• Como você se tornou garçom?
Comecei lavando copos no restaurante Caixeiral. Era um sábado, dia de muito movimentado, e faltou um garçom. Então me colocaram para atender o pessoal. Isso foi em 67, tinha uns 20 anos na época. Me lembro que esse restaurante tinha muito movimento. O pessoal saia do cinema mais cedo para pegar um lugar lá.
• Dizem que você se tornou muito conhecido por ser garçom. É verdade?
Sim, muitos nas ruas me abanam e me conhecem. Me lembro de uma Festa da Uva que fui em Caxias do Sul. Um homem ficou me olhando e veio na mesa. Havia ajudado ele um dia quando estava com o pneu furado e ele veio me agradecer. As pessoas guardam essas gentilezas.
• Você lida com um público amplo. Qual o segredo para atender todos os clientes bem?
Importante é ser educado com as pessoas. Se não tiver um modo de agir adequado, não se vai a lugar nenhum.
• Tem outras dicas para alguém que pensa em ser garçom?
O garçom não é apenas a pessoa que leva as bebidas. Se eu atendo uma mesa, eu olho se falta alguma coisa, se a pessoa se esqueceu de um talher ou um guardanapo, por exemplo. O garçom precisa ver a necessidade do cliente.
• Você costuma ganhar muita gorjeta?
Na época do Caixeiral, quando comecei a trabalhar, eu vivia só da gorjeta. Claro, hoje com a condição do Brasil, é difícil o cliente ter essa condição. Hoje até se dá gorjeta, mas não é tanto quanto no passado.
• Qual o valor mais alto que ganhou?
A maior que recebi foi no ano passado. Um rapaz de Passo Fundo me deu R$ 120 com notas enroladas. Ele estava acompanhado por uma mulher e os almoços devem ter custado cerca de R$ 80.
• Você passou por alguma situação constrangedora na profissão?
Aconteceram alguns casos de racismo comigo. Um deles foi em uma churrascaria. Antes das carnes, o cliente era servido com um prato de sopa. Uma criança não queria tomar a sopa e a mãe dela, sem me ver, disse que se a criança não limparia o prato, ia mandar o ‘nego lhe pegar’. Teve outro caso de uma médica de Porto Alegre. Atendi ela numa boa e antes de ir embora ela pediu para falar com o gerente. Disse para ele que foi muito bem atendida por mim, mas que não suportava negros e da próxima vez queria ser atendida por outra pessoa. O gerente disse que eu era o melhor garçom da casa e provavelmente atenderia ela novamente.
• O que você sentiu nesses momentos?
No momento, a gente fica um pouco assim… mas a vida continua. Graças a Deus isso não me atingiu e consegui superar rapidamente.

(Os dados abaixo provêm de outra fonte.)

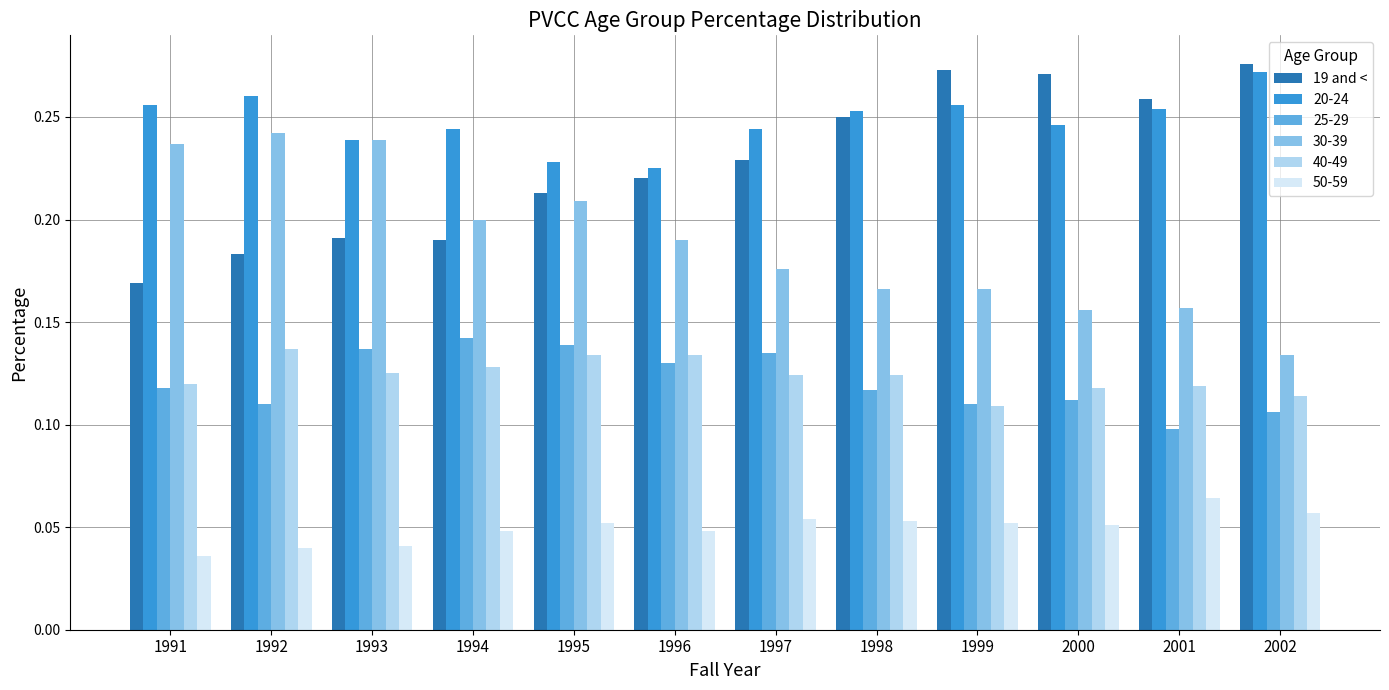

How many 50-59 values are between 0 and 1?

12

• Teve algum fato curioso que presenciou?
Faz uns dez anos, atendi um casal que estava conversando numa boa. Eles pediram uma champanhe. O homem era meu conhecido e, no fim, me chamou para dizer que a champanhe era para comemorar a separação. Na hora fiquei sem saber o que fazer. Só disse: ‘se não der certo, não adianta continuar’.
• O que representa ser garçom?
Pra mim é tudo. Eu vivi minha vida trabalhando como garçom. Não fiquei rico, mas ganhei muitas amizades. Isso é o mais gratificante.